Beschichtungsverfahren für den Wasserstofftransport

Erforscht und entwickelt wird ein Beschichtungsverfahren, um den Transport von Wasserstoff in bestehenden Erdgastransportleitungen zu ermöglichen. Neben dem Verfahren werden metallographische Untersuchungsmethoden angewendet sowie die Durchlässigkeit der wasserstoffbeaufschlagten Materialen überprüft.

Bild Erdgastransportleitung



Modernisierung der bestehenden Leitungsinfrastruktur

Das Thüringer Fernleitungsnetz für Erdgas besitzt eine Länge von mehreren hundert Kilometern und weist Betriebsdrücke von bis zu 100 bar auf.

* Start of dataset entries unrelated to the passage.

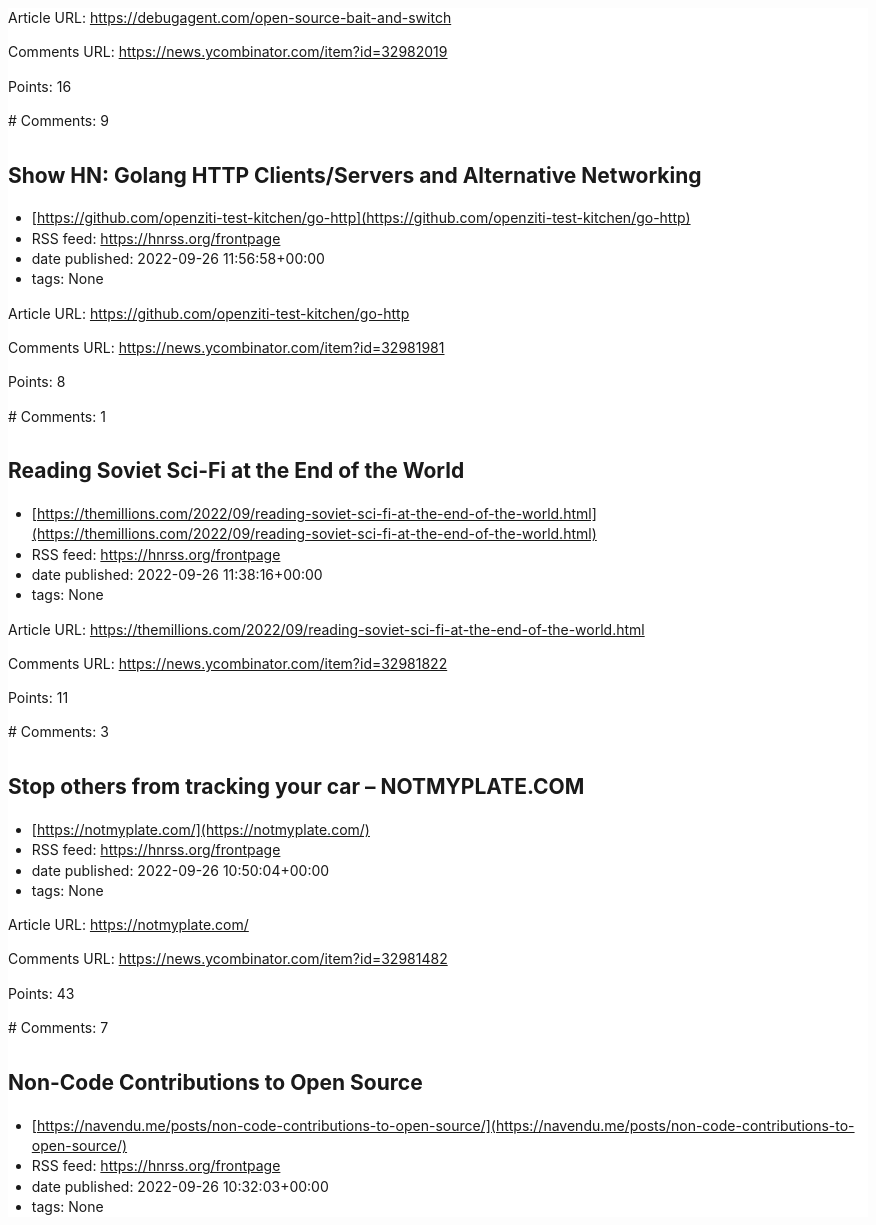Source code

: <p>Article URL: <a href="https://debugagent.com/open-source-bait-and-switch">https://debugagent.com/open-source-bait-and-switch</a></p>
<p>Comments URL: <a href="https://news.ycombinator.com/item?id=32982019">https://news.ycombinator.com/item?id=32982019</a></p>
<p>Points: 16</p>
<p># Comments: 9</p>

## Show HN: Golang HTTP Clients/Servers and Alternative Networking
 - [https://github.com/openziti-test-kitchen/go-http](https://github.com/openziti-test-kitchen/go-http)
 - RSS feed: https://hnrss.org/frontpage
 - date published: 2022-09-26 11:56:58+00:00
 - tags: None

<p>Article URL: <a href="https://github.com/openziti-test-kitchen/go-http">https://github.com/openziti-test-kitchen/go-http</a></p>
<p>Comments URL: <a href="https://news.ycombinator.com/item?id=32981981">https://news.ycombinator.com/item?id=32981981</a></p>
<p>Points: 8</p>
<p># Comments: 1</p>

## Reading Soviet Sci-Fi at the End of the World
 - [https://themillions.com/2022/09/reading-soviet-sci-fi-at-the-end-of-the-world.html](https://themillions.com/2022/09/reading-soviet-sci-fi-at-the-end-of-the-world.html)
 - RSS feed: https://hnrss.org/frontpage
 - date published: 2022-09-26 11:38:16+00:00
 - tags: None

<p>Article URL: <a href="https://themillions.com/2022/09/reading-soviet-sci-fi-at-the-end-of-the-world.html">https://themillions.com/2022/09/reading-soviet-sci-fi-at-the-end-of-the-world.html</a></p>
<p>Comments URL: <a href="https://news.ycombinator.com/item?id=32981822">https://news.ycombinator.com/item?id=32981822</a></p>
<p>Points: 11</p>
<p># Comments: 3</p>

## Stop others from tracking your car – NOTMYPLATE.COM
 - [https://notmyplate.com/](https://notmyplate.com/)
 - RSS feed: https://hnrss.org/frontpage
 - date published: 2022-09-26 10:50:04+00:00
 - tags: None

<p>Article URL: <a href="https://notmyplate.com/">https://notmyplate.com/</a></p>
<p>Comments URL: <a href="https://news.ycombinator.com/item?id=32981482">https://news.ycombinator.com/item?id=32981482</a></p>
<p>Points: 43</p>
<p># Comments: 7</p>

## Non-Code Contributions to Open Source
 - [https://navendu.me/posts/non-code-contributions-to-open-source/](https://navendu.me/posts/non-code-contributions-to-open-source/)
 - RSS feed: https://hnrss.org/frontpage
 - date published: 2022-09-26 10:32:03+00:00
 - tags: None

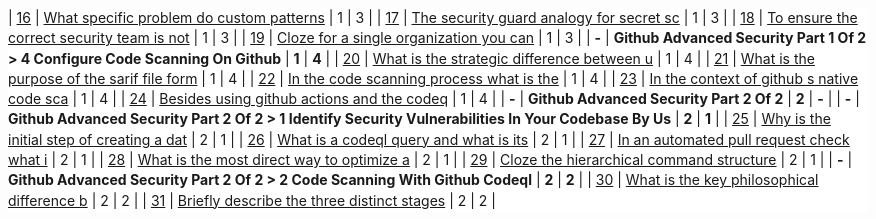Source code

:| [16](#id16) | [What specific problem do custom patterns](./MGAS%20-%20Github%20advanced%20security%20-%20microsoft%20learn/Part%20I%20-%20Github%20Advanced%20Security%20Part%201%20Of%202/Chapter%203%20-%203%20Configure%20And%20Use%20Secret%20Scanning%20In%20Your%20Github%20Reposit/16%20-%20What%20specific%20problem%20do%20custom%20patterns.md) | 1 | 3 |
| [17](#id17) | [The security guard analogy for secret sc](./MGAS%20-%20Github%20advanced%20security%20-%20microsoft%20learn/Part%20I%20-%20Github%20Advanced%20Security%20Part%201%20Of%202/Chapter%203%20-%203%20Configure%20And%20Use%20Secret%20Scanning%20In%20Your%20Github%20Reposit/17%20-%20The%20security%20guard%20analogy%20for%20secret%20sc.md) | 1 | 3 |
| [18](#id18) | [To ensure the correct security team is not](./MGAS%20-%20Github%20advanced%20security%20-%20microsoft%20learn/Part%20I%20-%20Github%20Advanced%20Security%20Part%201%20Of%202/Chapter%203%20-%203%20Configure%20And%20Use%20Secret%20Scanning%20In%20Your%20Github%20Reposit/18%20-%20To%20ensure%20the%20correct%20security%20team%20is%20not.md) | 1 | 3 |
| [19](#id19) | [Cloze for a single organization you can](./MGAS%20-%20Github%20advanced%20security%20-%20microsoft%20learn/Part%20I%20-%20Github%20Advanced%20Security%20Part%201%20Of%202/Chapter%203%20-%203%20Configure%20And%20Use%20Secret%20Scanning%20In%20Your%20Github%20Reposit/19%20-%20Cloze%20for%20a%20single%20organization%20you%20can.md) | 1 | 3 |
| **-** | **Github Advanced Security Part 1 Of 2 > 4 Configure Code Scanning On Github** | **1** | **4** |
| [20](#id20) | [What is the strategic difference between u](./MGAS%20-%20Github%20advanced%20security%20-%20microsoft%20learn/Part%20I%20-%20Github%20Advanced%20Security%20Part%201%20Of%202/Chapter%204%20-%204%20Configure%20Code%20Scanning%20On%20Github/20%20-%20What%20is%20the%20strategic%20difference%20between%20u.md) | 1 | 4 |
| [21](#id21) | [What is the purpose of the sarif file form](./MGAS%20-%20Github%20advanced%20security%20-%20microsoft%20learn/Part%20I%20-%20Github%20Advanced%20Security%20Part%201%20Of%202/Chapter%204%20-%204%20Configure%20Code%20Scanning%20On%20Github/21%20-%20What%20is%20the%20purpose%20of%20the%20sarif%20file%20form.md) | 1 | 4 |
| [22](#id22) | [In the code scanning process what is the](./MGAS%20-%20Github%20advanced%20security%20-%20microsoft%20learn/Part%20I%20-%20Github%20Advanced%20Security%20Part%201%20Of%202/Chapter%204%20-%204%20Configure%20Code%20Scanning%20On%20Github/22%20-%20In%20the%20code%20scanning%20process%20what%20is%20the.md) | 1 | 4 |
| [23](#id23) | [In the context of github s native code sca](./MGAS%20-%20Github%20advanced%20security%20-%20microsoft%20learn/Part%20I%20-%20Github%20Advanced%20Security%20Part%201%20Of%202/Chapter%204%20-%204%20Configure%20Code%20Scanning%20On%20Github/23%20-%20In%20the%20context%20of%20github%20s%20native%20code%20sca.md) | 1 | 4 |
| [24](#id24) | [Besides using github actions and the codeq](./MGAS%20-%20Github%20advanced%20security%20-%20microsoft%20learn/Part%20I%20-%20Github%20Advanced%20Security%20Part%201%20Of%202/Chapter%204%20-%204%20Configure%20Code%20Scanning%20On%20Github/24%20-%20Besides%20using%20github%20actions%20and%20the%20codeq.md) | 1 | 4 |
| **-** | **Github Advanced Security Part 2 Of 2** | **2** | **-** |
| **-** | **Github Advanced Security Part 2 Of 2 > 1 Identify Security Vulnerabilities In Your Codebase By Us** | **2** | **1** |
| [25](#id25) | [Why is the initial step of creating a dat](./MGAS%20-%20Github%20advanced%20security%20-%20microsoft%20learn/Part%20II%20-%20Github%20Advanced%20Security%20Part%202%20Of%202/Chapter%201%20-%201%20Identify%20Security%20Vulnerabilities%20In%20Your%20Codebase%20By%20Us/25%20-%20Why%20is%20the%20initial%20step%20of%20creating%20a%20dat.md) | 2 | 1 |
| [26](#id26) | [What is a codeql query and what is its](./MGAS%20-%20Github%20advanced%20security%20-%20microsoft%20learn/Part%20II%20-%20Github%20Advanced%20Security%20Part%202%20Of%202/Chapter%201%20-%201%20Identify%20Security%20Vulnerabilities%20In%20Your%20Codebase%20By%20Us/26%20-%20What%20is%20a%20codeql%20query%20and%20what%20is%20its.md) | 2 | 1 |
| [27](#id27) | [In an automated pull request check what i](./MGAS%20-%20Github%20advanced%20security%20-%20microsoft%20learn/Part%20II%20-%20Github%20Advanced%20Security%20Part%202%20Of%202/Chapter%201%20-%201%20Identify%20Security%20Vulnerabilities%20In%20Your%20Codebase%20By%20Us/27%20-%20In%20an%20automated%20pull%20request%20check%20what%20i.md) | 2 | 1 |
| [28](#id28) | [What is the most direct way to optimize a](./MGAS%20-%20Github%20advanced%20security%20-%20microsoft%20learn/Part%20II%20-%20Github%20Advanced%20Security%20Part%202%20Of%202/Chapter%201%20-%201%20Identify%20Security%20Vulnerabilities%20In%20Your%20Codebase%20By%20Us/28%20-%20What%20is%20the%20most%20direct%20way%20to%20optimize%20a.md) | 2 | 1 |
| [29](#id29) | [Cloze the hierarchical command structure](./MGAS%20-%20Github%20advanced%20security%20-%20microsoft%20learn/Part%20II%20-%20Github%20Advanced%20Security%20Part%202%20Of%202/Chapter%201%20-%201%20Identify%20Security%20Vulnerabilities%20In%20Your%20Codebase%20By%20Us/29%20-%20Cloze%20the%20hierarchical%20command%20structure.md) | 2 | 1 |
| **-** | **Github Advanced Security Part 2 Of 2 > 2 Code Scanning With Github Codeql** | **2** | **2** |
| [30](#id30) | [What is the key philosophical difference b](./MGAS%20-%20Github%20advanced%20security%20-%20microsoft%20learn/Part%20II%20-%20Github%20Advanced%20Security%20Part%202%20Of%202/Chapter%202%20-%202%20Code%20Scanning%20With%20Github%20Codeql/30%20-%20What%20is%20the%20key%20philosophical%20difference%20b.md) | 2 | 2 |
| [31](#id31) | [Briefly describe the three distinct stages](./MGAS%20-%20Github%20advanced%20security%20-%20microsoft%20learn/Part%20II%20-%20Github%20Advanced%20Security%20Part%202%20Of%202/Chapter%202%20-%202%20Code%20Scanning%20With%20Github%20Codeql/31%20-%20Briefly%20describe%20the%20three%20distinct%20stages.md) | 2 | 2 |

Fernleitungen bestehen aus verschweißten Stahlleitungsstücken, die erwiesenermaßen negativ durch den Transport von Wasserstoff beeinflusst werden können. Diese so genannte Wasserstoffversprödung stellt in Kombination mit den durch die Erzeugung grünen Wasserstoffs einhergehenden Druckwechsel ein Sicherheitsrisiko für das vorhandene Erdgasleitungsnetz dar. Der Transport von Wasserstoff wird dadurch nur noch bedingt möglich. Dieses Risiko muss durch geeignete Methoden minimiert werden. Denn für eine zukünftige Energieversorgung durch Wasserstoff, ist die Verwendung bestehender Leitungsinfrastrukturen unabdingbar.

Entwicklung eines innovativen Beschichtungsverfahrens

Aus diesem Grund entwickelt das HySON Institut ein Beschichtungsverfahren, das den Transport von Wasserstoff in bestehenden Erdgastransportleitungen ermöglicht. Auch werden die Lebensdauer dieser Leitungen verlängert und damit deren Sicherheit erhöht. Gegenstand der Untersuchung sind die Haftung und Langlebigkeit der Beschichtung sowie deren Funktion als Wasserstoffbarriere. Neben der Verfahrensentwicklung werden auch metallographische Untersuchungsmethoden angewendet sowie das Permeationsverhalten der wasserstoffbeaufschlagten Materialen untersucht. Die neu entwickelte Oberflächenbeschichtung soll unter anderem die wichtige Ost-West-Erdgastransporttrasse im Bereich Thüringen auf die Zumischungen von Wasserstoff weit oberhalb der gesetzlich erlaubten Grenze von 10% vorbereiten. Dies ist ein Meilenstein und zugleich ein demonstratives Alleinstellungsmerkmal für die Angewandte Wasserstoffforschung im Freistaat Thüringen. Darüber hinaus auch ein entscheidender Schritt für die Realisierung der Klimaziele der Bundesregierung.

Das diesen Ergebnissen zugrundelegende Vorhaben wurde vom Freistaat Thüringen bzw. dem Thüringer Ministerium für Wirtschaft, Wssenschaft und Digitale Gesellschaft (TMWWDG) unter der Nummer 2021 WFN 0022 mit Landesmitteln gefördert.